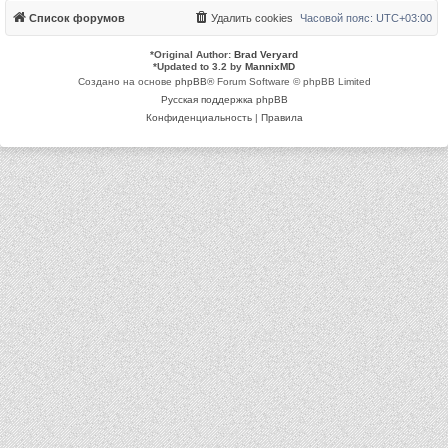
Список форумов
Удалить cookies
Часовой пояс:
UTC+03:00
*
Original Author:
Brad Veryard
*
Updated to 3.2 by
MannixMD
Создано на основе
phpBB
® Forum Software © phpBB Limited
Русская поддержка phpBB
Конфиденциальность
|
Правила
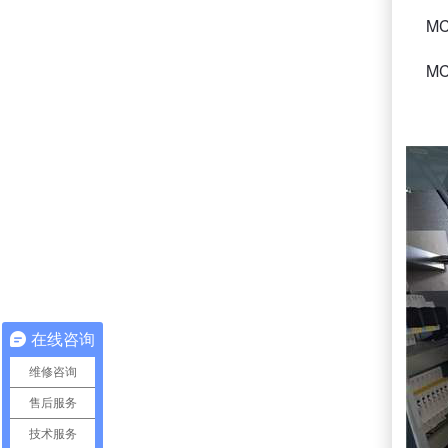
MCD
MCD
在线咨询
维修咨询
售后服务
技术服务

**About this task:** For the string "phpBB", filter the data and copy out each line where it occurs.

**Exercise response:**
phpBB
® Forum Software © phpBB Limited
Русская поддержка phpBB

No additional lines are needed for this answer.